··· Records to use

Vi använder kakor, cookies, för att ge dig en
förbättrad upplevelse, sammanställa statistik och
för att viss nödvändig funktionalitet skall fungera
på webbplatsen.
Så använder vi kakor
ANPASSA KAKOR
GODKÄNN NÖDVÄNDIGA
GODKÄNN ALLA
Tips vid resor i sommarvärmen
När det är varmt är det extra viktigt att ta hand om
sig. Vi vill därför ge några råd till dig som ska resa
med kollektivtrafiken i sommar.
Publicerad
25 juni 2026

······

*Task to complete*
Can you extract every line of text from all of the records above and reproduce each one word for word?

*Your response*
Vi använder kakor, cookies, för att ge dig en
förbättrad upplevelse, sammanställa statistik och
för att viss nödvändig funktionalitet skall fungera
på webbplatsen.
Så använder vi kakor
ANPASSA KAKOR
GODKÄNN NÖDVÄNDIGA
GODKÄNN ALLA
Tips vid resor i sommarvärmen
När det är varmt är det extra viktigt att ta hand om
sig. Vi vill därför ge några råd till dig som ska resa
med kollektivtrafiken i sommar.
Publicerad
25 juni 2026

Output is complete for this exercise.